I create a normal python list
a = [[[1,2],[3,4]],[[5,6],[7,8]],[[9,10],[11,12]]]
Now I want to shift the first row of each 2x2 array to the previous 2x2 array, wrapping the first back to the last. I use the following unpacking assignment statement:
a[0][0],a[1][0],a[2][0] = a[1][0],a[2][0],a[0][0]
I get the following, which is what I want
print(a)
[[[5, 6], [3, 4]], [[9, 10], [7, 8]], [[1, 2], [11, 12]]]

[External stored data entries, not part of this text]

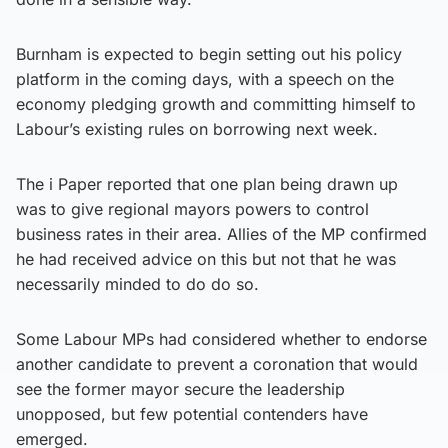
Burnham is expected to begin setting out his policy
platform in the coming days, with a speech on the
economy pledging growth and committing himself to
Labour’s existing rules on borrowing next week.
The i Paper reported that one plan being drawn up
was to give regional mayors powers to control
business rates in their area. Allies of the MP confirmed
he had received advice on this but not that he was
necessarily minded to do do so.
Some Labour MPs had considered whether to endorse
another candidate to prevent a coronation that would
see the former mayor secure the leadership
unopposed, but few potential contenders have
emerged.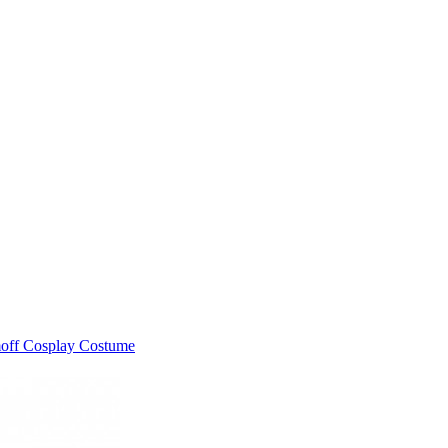
moff Cosplay Costume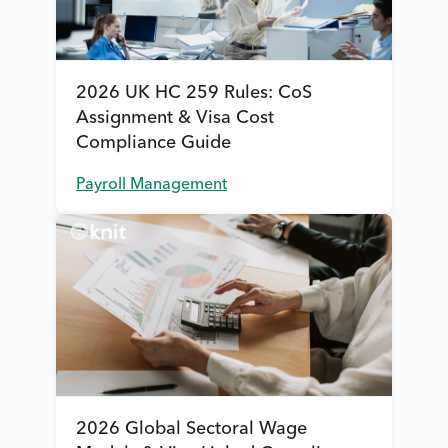
2026 UK HC 259 Rules: CoS
Assignment & Visa Cost
Compliance Guide
Payroll Management
2026 Global Sectoral Wage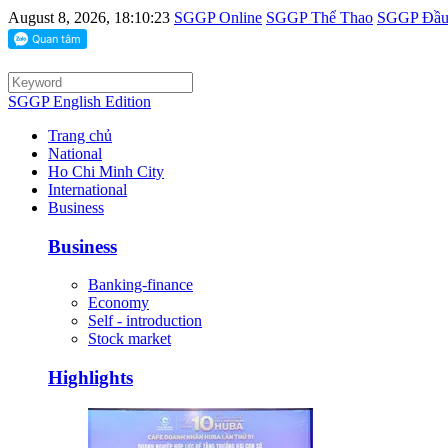
August 8, 2026, 18:10:23
SGGP Online
SGGP Thể Thao
SGGP Đầu 
SGGP English Edition
Trang chủ
National
Ho Chi Minh City
International
Business
Business
Banking-finance
Economy
Self - introduction
Stock market
Highlights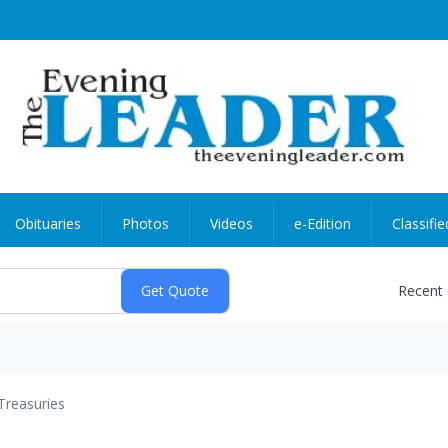
Obituaries
Photos
Videos
e-Edition
Classifie
Recent
Treasuries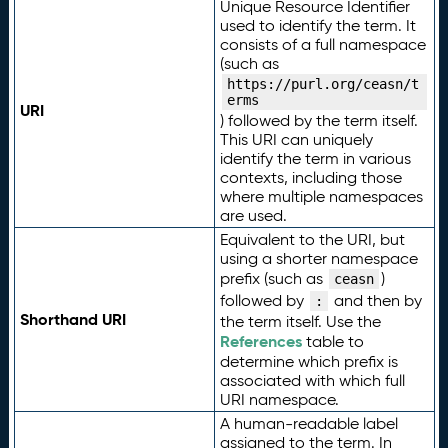
Unique Resource Identifier
used to identify the term. It
consists of a full namespace
(such as
https://purl.org/ceasn/t
erms
URI
) followed by the term itself.
This URI can uniquely
identify the term in various
contexts, including those
where multiple namespaces
are used.
Equivalent to the URI, but
using a shorter namespace
prefix (such as
)
ceasn
followed by
and then by
:
Shorthand URI
the term itself. Use the
References
table to
determine which prefix is
associated with which full
URI namespace.
A human-readable label
assigned to the term. In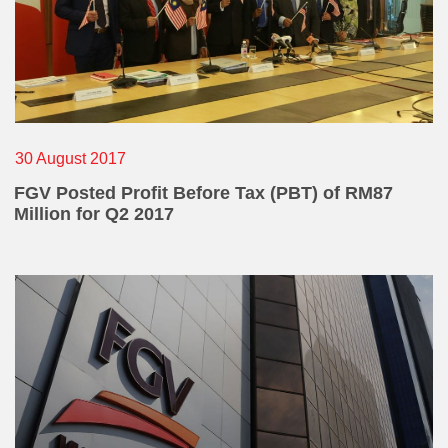
30 August 2017
FGV Posted Profit Before Tax (PBT) of RM87
Million for Q2 2017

Now, I do the same thing, this time, using numpy arrays
b = np.arange(1,13).reshape((3,2,2))
print(b)
[[[ 1 2]
[ 3 4]]
[[ 5 6]
[ 7 8]]
[[ 9 10]
[11 12]]]
The shift is the same as before but using numpy indexing syntax
b[0,0],b[1,0],b[2,0] = b[1,0],b[2,0],b[0,0]
print(b)
[[[ 5 6]
[ 3 4]]
[[ 9 10]
[ 7 8]]
[[ 5 6]
[11 12]]]
As you can see, this assignment left the first and last 2x2 arrays with the same first row.
Would you expect this behavior difference? Why does numpy do this but not the regular list type? How could the numpy assignment be done to result in the same result as the list?